CAIRO: Iraqi Prime Minister Adel Abdul Mahdi sought Egypt’s support for efforts to tackle extremist militants in the region during a visit to Cairo on Saturday, his first trip abroad since taking office in October.
After meeting Egyptian President Abdel Fattah El-Sisi, Abdul Mahdi highlighted “the importance of drying up the sources of terrorism” and said “cooperation between Egypt and Iraq will be essential for this matter,” according to an official statement.
His comments came as US-backed forces said they had captured Daesh’s last shred of territory in eastern Syria at Baghouz, ending its territorial rule over a self-proclaimed caliphate straddling Syria and Iraq after years of fighting.

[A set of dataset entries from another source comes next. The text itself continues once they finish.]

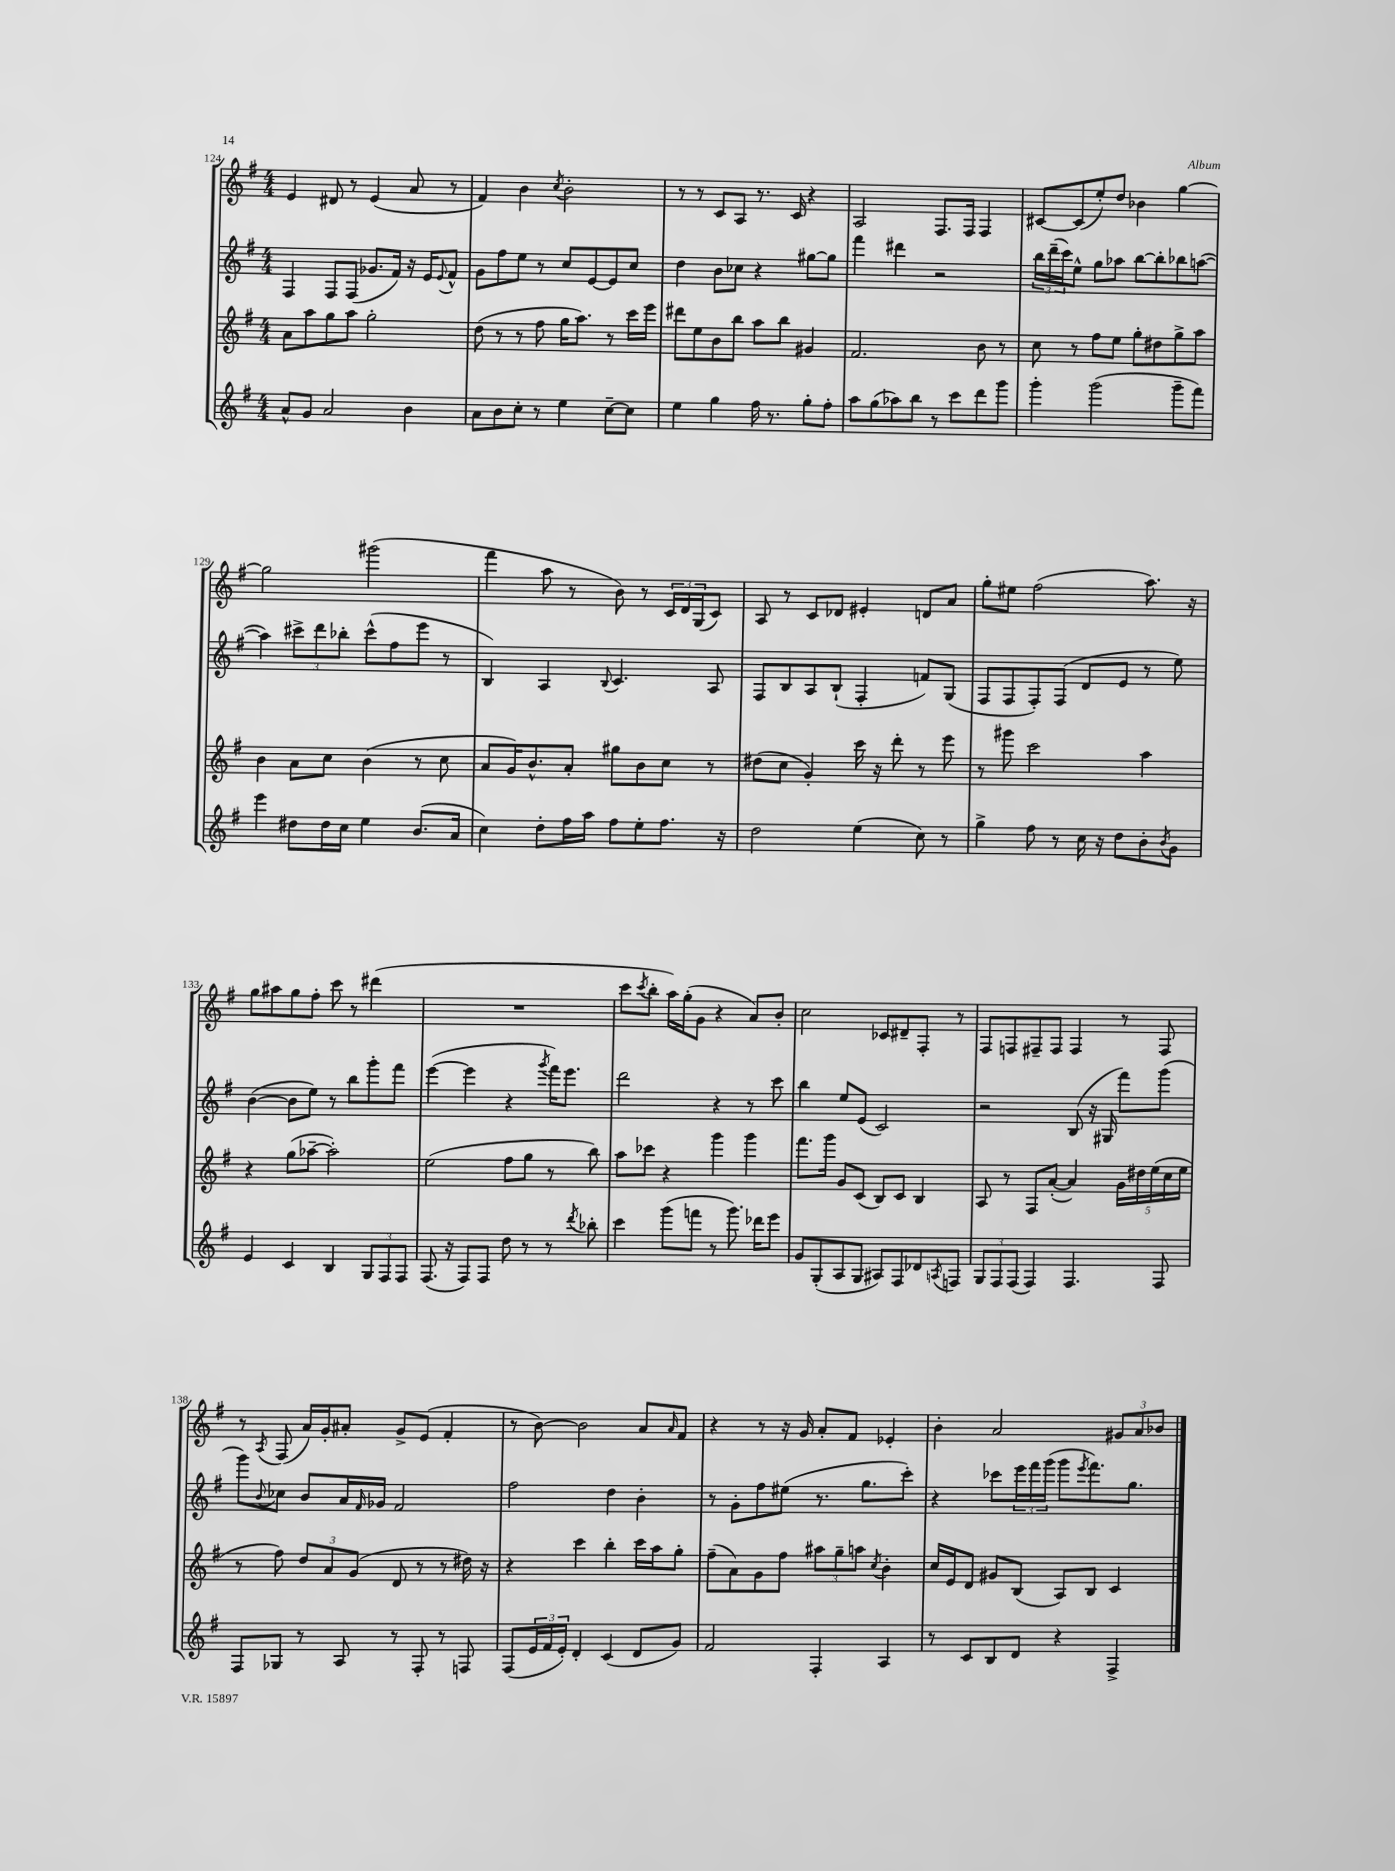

**kern	**kern	**kern	**kern
*part4	*part3	*part2	*part1
*staff4	*staff3	*staff2	*staff1
*clefG2	*clefG2	*clefG2	*clefG2
*k[f#]	*k[f#]	*k[f#]	*k[f#]
*M4/4	*M4/4	*M4/4	*M4/4
=124	=124	=124	=124
8a^^/L	8a\L	4F#/	4e/
8g/J	8aa\	.	.
2a/	8gg\	8F#/L	8d#X/
.	8aa\J	(8F#/J	8r
.	2gg'\	8.g-X/L	(4e/
.	.	16f#/Jk)	.
4b\	.	16r	8a/
.	.	16e/KL	.
.	.	8qqe/	.
.	.	8f#^^/J	8r
=125	=125	=125	=125
8a\L	(8dd\	8g\L	4f#/)
8b\	8r	8ff#\	.
8cc'\J	8r	8ee\J	4b\
8r	8ff#\	8r	.
.	.	.	8qcc/
4ee\	16gg\KL	8cc/L	2b'\
.	8.aa\J)	.	.
.	.	[8e/	.
[8cc~\L	8r	8e/]	.
8cc\J]	16ccc\LL	8cc/J	.
.	16eee\JJ	.	.
=126	=126	=126	=126
4ee\	8ddd#X\L	4dd\	8r
.	8ee\	.	8r
4gg\	8b\	8b\L	8c/L
.	8bb\J	8cc-X\J	8A/J
16ff#\	8aa\L	4r	8.r
8.r	.	.	.
.	8bb\J	.	.
.	.	.	16c/
8gg'\L	4g#X/	[8gg#X\L	4r
8ff#'\J	.	8gg#\J]	.
=127	=127	=127	=127
8aa\L	2.f#/	4fff#\	2A/
(8gg\	.	.	.
8aa-X\)	.	4ddd#X\	.
8bb\J	.	.	.
8r	.	2r	8.F#/L
8ccc\L	.	.	.
.	.	.	16F#/Jk
8ddd\	8b\	.	4F#/
8ggg\J	8r	.	.
=128	=128	=128	=128
4ggg'\	8cc\	24bb\LL	[8c#X/L
.	.	(24ddd~\	.
.	.	24ccc\J)	.
.	8r	8ee^^\J	(8c#/]
(2ggg\	8ff#\L	8gg\L	8ee'/)
.	8ee\J	8aa-X\J	8dd/J
.	8gg'\L	[8bb\L	4b-X\
.	8dd#X\	8bb'\]	.
8ggg~\L	8gg^\	8bb-X\	[4gg\
8fff#\J)	8aa\J	([8aan\J	.
!!LO:LB:g=z
=129	=129	=129	=129
4eee\	4b\	4aa\])	2gg\]
8dd#X\L	8a\L	12ccc#X^\L	.
.	.	12ddd\	.
16dd#\L	8cc\J	.	.
.	.	12bb-X'\J	.
16cc\JJ	.	.	.
4ee\	(4b\	(8ccc#^^\L	(2ggg#X\
.	.	8ff#\	.
(8.b/L	8r	8eee\J	.
.	8cc\	8r	.
16a/Jk	.	.	.
=130	=130	=130	=130
4cc\)	8a/L	4B/)	4fff#\
.	16g/K)	.	.
.	8.b^^/	.	.
8dd'\L	.	4A/	8aa\
16ff#\L	8a'/J	.	8r
16aa\JJ	.	.	.
.	.	8qqB/	.
8ff#\L	8gg#X\L	4.c/	8b\)
8ee'\	8b\	.	8r
8.ff#\J	8cc\J	.	24c/LL
.	.	.	24d/
.	.	.	(24G/J
.	8r	8A/	8c/J)
16r	.	.	.
=131	=131	=131	=131
2dd\	(8dd#X\L	8F#/L	8A/
.	8cc\J	8B/	8r
.	4g'/)	8A/	8c/L
.	.	(8B`/J	8d-X/J
(4ee\	16ccc\	4F#'/	4e#X'/
.	16r	.	.
.	8ddd'\	.	.
8cc\)	8r	8fn/L)	8dn/L
8r	8eee\	(8G/J	8a/J
=132	=132	=132	=132
4gg^\	8r	8F#/L	8gg'\L
.	8ggg#X\	8F#/	8ee#X\J
8ff#\	2ccc\	8F#'/)	(2ff#\
8r	.	(8F#/J	.
16cc\	.	8d/L	.
16r	.	.	.
8dd\L	.	8e/J	.
8b'\	4aa\	8r	8.aa\)
8qb/	.	.	.
8g\J	.	8ee\)	.
.	.	.	16r
!!LO:LB:g=z
=133	=133	=133	=133
4e/	4r	([4b\	8gg\L
.	.	.	8aa#X\
4c/	(8gg\L	8b\L]	8gg\
.	[8aa-X~\J	8ee\J)	8ff#'\J
4B/	2aa-'\])	8r	8ccc\
.	.	8bb\L	8r
12G/L	.	8ggg'\	(4ddd#X\
12F#/	.	.	.
.	.	8fff#\J	.
12F#/J	.	.	.
=134	=134	=134	=134
(8.F#/	(2ee\	([4eee\	1r
16r	.	.	.
8F#/L)	.	4eee\]	.
8F#/J	.	.	.
8dd\	8ff#\L	4r	.
8r	8gg\J	.	.
.	.	8qggg/	.
8r	8r	16fff#\KL)	.
.	.	8.eee\J	.
8qddd/	.	.	.
8bb-X'\	8bb\)	.	.
=135	=135	=135	=135
4ccc\	8aa\L	2ddd\	8ccc\L
.	.	.	8qccc/
.	8ccc-X\J	.	8bb'\J
(8ggg\L	4r	.	16aa\LL)
.	.	.	(16gg'\J
8fffn\J	.	.	8g\J
8r	4ggg\	4r	4r
8.ggg\)	.	.	.
.	4ggg\	8r	8a/L)
16ddd-X\KL	.	.	.
8eee\J	.	8ccc\	8b'/J
=136	=136	=136	=136
8g/L	8.fff#\L	4bb\	2cc\
(8G'/	.	.	.
.	16ggg\Jk	.	.
8A/	8g/L	8ee/L	.
8G/J	(8c/J	(8e/J	.
8A#X/L)	8B/L)	2c/)	8c-X/L
8F#/	8c/J	.	8d#X~/
8d-X/	4B/	.	8F#'/J
8qAn/	.	.	.
8Fn/J	.	.	8r
=137	=137	=137	=137
12G/L	8A/	2r	8F#/L
12F#/	.	.	.
.	8r	.	8Fn/
(12F#/J	.	.	.
4F#/)	8F#/L	.	8F#X~/
.	([8a'/J	.	8F#/J
4.F#/	4a/])	(8B/	4F#/
.	.	16r	.
.	.	16G#X/	.
.	20g\LL	8fff#\L)	8r
.	20dd#X\	.	.
.	(20ee\	.	.
8F#/	.	(8ggg\J	8F#/
.	20cc\	.	.
.	20ee\JJ	.	.
!!LO:LB:g=z
=138	=138	=138	=138
8F#/L	8r	8ggg\L)	8r
.	.	8qqb/	8qA/
8G-X/J	8ff#\)	8cc-X\J	(8F#/
8r	12dd/L	8b/L	16a/LL)
.	.	.	16g'/J
.	12a/	.	.
8A/	.	16a/L	8a#X'/J
.	(12g/J	.	.
.	.	16qqf#/	.
.	.	16g-X/JJ	.
8r	8d/	2f#/	8g^/L
8F#'/	8r	.	(8e/J
8r	8r	.	4f#'/
8Fn/	16dd#X\)	.	.
.	16r	.	.
=139	=139	=139	=139
(8F#/L	4r	2ff#\	8r
24e/L	.	.	[8b\)
24f#/	.	.	.
24e'/JJ)	.	.	.
4d'/	4ccc\	.	2b\]
(4c/	4bb'\	4dd\	.
8d/L	16ccc\LL	4b'\	8a/L
.	16aa\J	.	.
.	.	.	16qqa/
8g/J)	8gg'\J	.	8f#/J
=140	=140	=140	=140
2f#/	(8ff#~\L	8r	4r
.	8a\)	8g'\L	.
.	8g\	8ff#\	8r
.	8ff#\J	(8ee#X\J	16r
.	.	.	16g/
4F#'/	12aa#X\L	8.r	8a'/L
.	12gg~\	.	.
.	.	.	8f#/J
.	12aan\J	.	.
.	.	8.gg\L	.
.	8qcc/	.	.
4A/	4b'\	.	4e-X'/
.	.	8ccc'\J)	.
=141	=141	=141	=141
8r	16cc/LL	4r	4b'\
.	16e/J	.	.
8c/L	8d/J	.	.
8B/	8g#X/L	8ccc-X\L	2a/
8d/J	(8B/J	24eee\L	.
.	.	24fff#\	.
.	.	(24ggg\JJ	.
4r	8A/L)	8ggg\L	.
.	.	8qeee/	.
.	8B/J	8.fff#\)	.
4F#^/	4c/	.	12g#X/L
.	.	8.gg\J	.
.	.	.	12a/
.	.	.	12b-X/J
==	==	==	==
*-	*-	*-	*-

Though the defeat ends the group’s grip over the extremist quasi-state that it declared in 2014, it remains a threat.
Some Daesh fighters still hold out in Syria’s remote central desert and in Iraqi cities they have slipped into the shadows, staging sudden shootings or kidnappings and awaiting a chance to rise again.
The United States thinks the group’s leader, Abu Bakr Al-Baghdadi, is in Iraq.
Defeating militants in Egypt’s Sinai Peninsula and restoring security after years of unrest has been a key promise of El-Sisi, the general-turned-president who came to power a year after the military overthrew Islamist President Mohammed Mursi in 2013.
Egypt has fought an insurgency waged by a Daesh affiliate in North Sinai since 2013. Hundreds of members of the security forces have been killed.